İnsanları yaşamak için bu organizasyonlara muhtaç etmemek lazım.

Ama o zaman da bu organizasyonlar verimli çalışamaz. Sonunda dağılır. Lübnan devletini düşün mesela. Neden bir devlet olmak yerine, cemaatler toplamı havasındalar?

Sosyalistler buna verimliliğin doğru bir hedef olmadığı gibi bir cevapla geliyor ama bu kadar kolaycı olmamak lazım. Neticede organizasyon dediğimiz şey, insanların ihtiyaçlarını karşılamak için ortaya çıkıyor. O ihtiyaçların verimli karşılanmaması durumunda, tüm insanlar zarar görecek.

O zaman yabancılaşma da, insanların genelinin lehine oluyor. Yani bir organizasyon ne kadar gayrı-insanî çalışırsa, o kadar iyi.

Böyle bir sorun var. Pek çok da değişken var. Çalışma saatlerini kısıtlamak mesela, iyi midir, kötü müdür? İşsizliği azaltır ama bugün üretimin en önemli maliyeti emek. Emeğin değerinin artması, üretimin de pahalanmasına yol açar. Üretim pahalanınca herkes için pahalanır.

Bazen bunlara çözümün var gibi konuşuyorsun.

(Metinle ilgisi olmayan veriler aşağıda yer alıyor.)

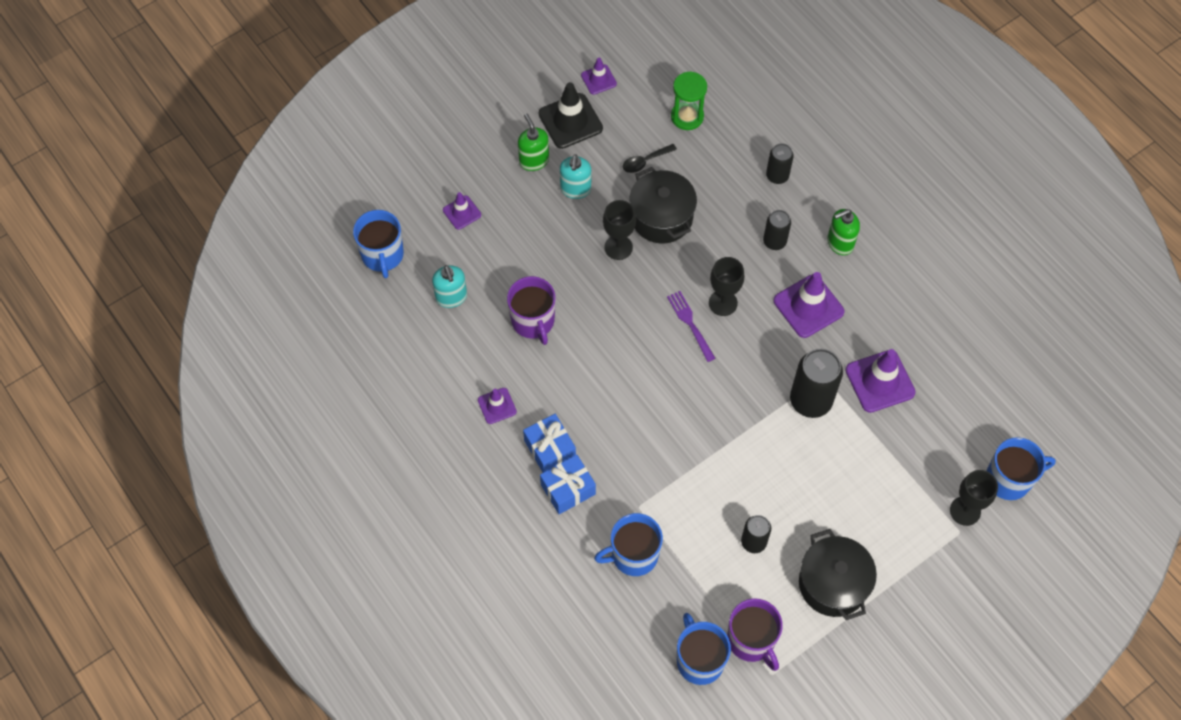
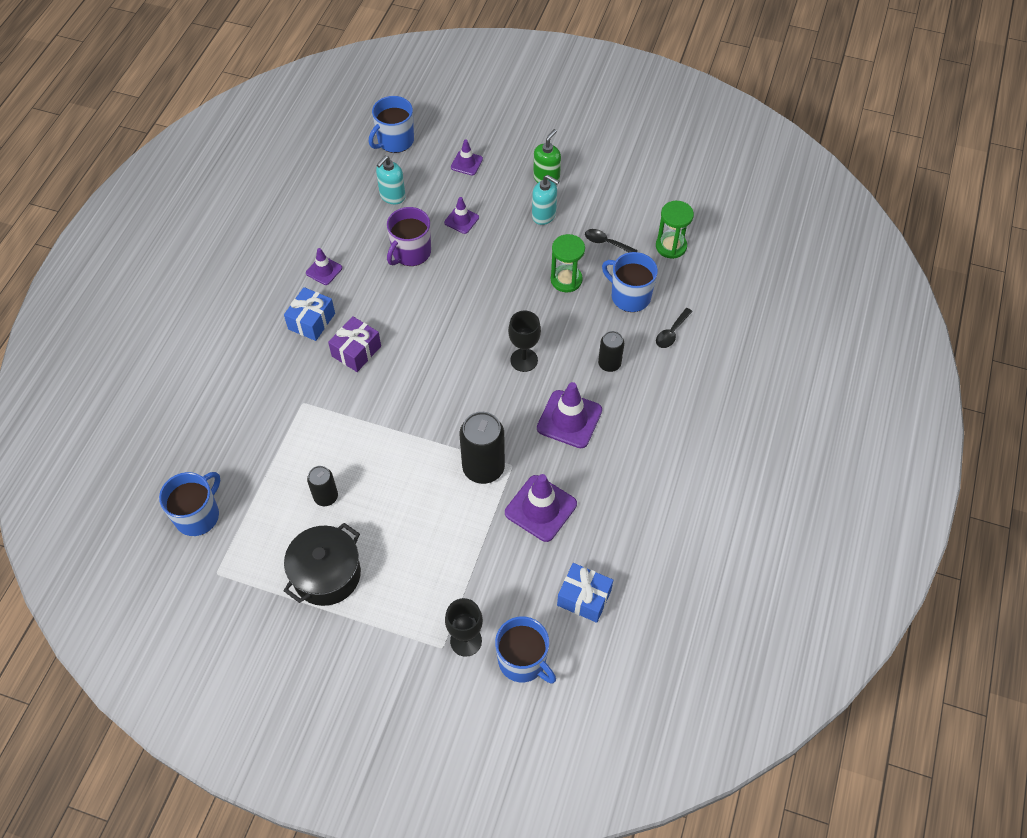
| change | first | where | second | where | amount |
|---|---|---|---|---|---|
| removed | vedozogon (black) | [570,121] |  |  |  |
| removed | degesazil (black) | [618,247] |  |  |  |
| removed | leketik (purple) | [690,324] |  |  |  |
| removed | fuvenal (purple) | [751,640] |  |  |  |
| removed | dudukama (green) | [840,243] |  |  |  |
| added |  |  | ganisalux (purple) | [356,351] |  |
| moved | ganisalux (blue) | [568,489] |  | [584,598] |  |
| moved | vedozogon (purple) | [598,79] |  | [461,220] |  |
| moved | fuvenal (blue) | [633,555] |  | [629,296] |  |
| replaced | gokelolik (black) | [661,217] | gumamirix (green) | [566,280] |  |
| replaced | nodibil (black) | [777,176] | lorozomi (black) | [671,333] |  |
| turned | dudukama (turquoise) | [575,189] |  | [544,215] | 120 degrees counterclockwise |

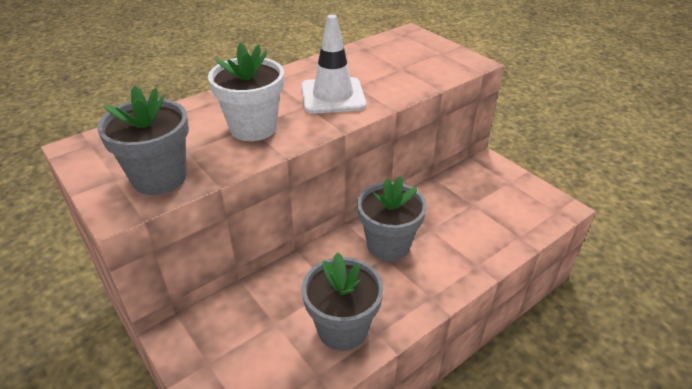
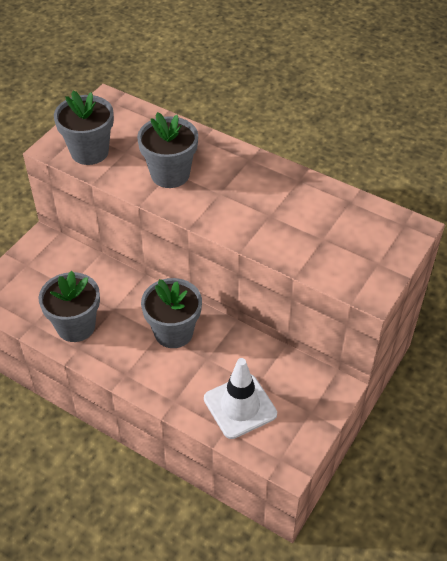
| change | first | where | second | where | amount |
|---|---|---|---|---|---|
| moved | vedozogon (white) | [333,96] |  | [240,406] |  |
| recoloured | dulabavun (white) | [253,128] | dulabavun (grey) | [170,174] |  |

Bazen evet, olduğunu düşünüyorum, ancak bazı sorunlar beni tereddüde düşürüyor. Normalde, diyelim insanların genelinin temel ihtiyaçları karşılanıyorsa, üretimin pahalanması veya çalışma saatlerinin artıp azalması önemini kaybeder. Bu tartışmalar Liberal Kapitalist ekonomilerin tartışmaları. Kafamda daha başka tartışmalar dönüyor.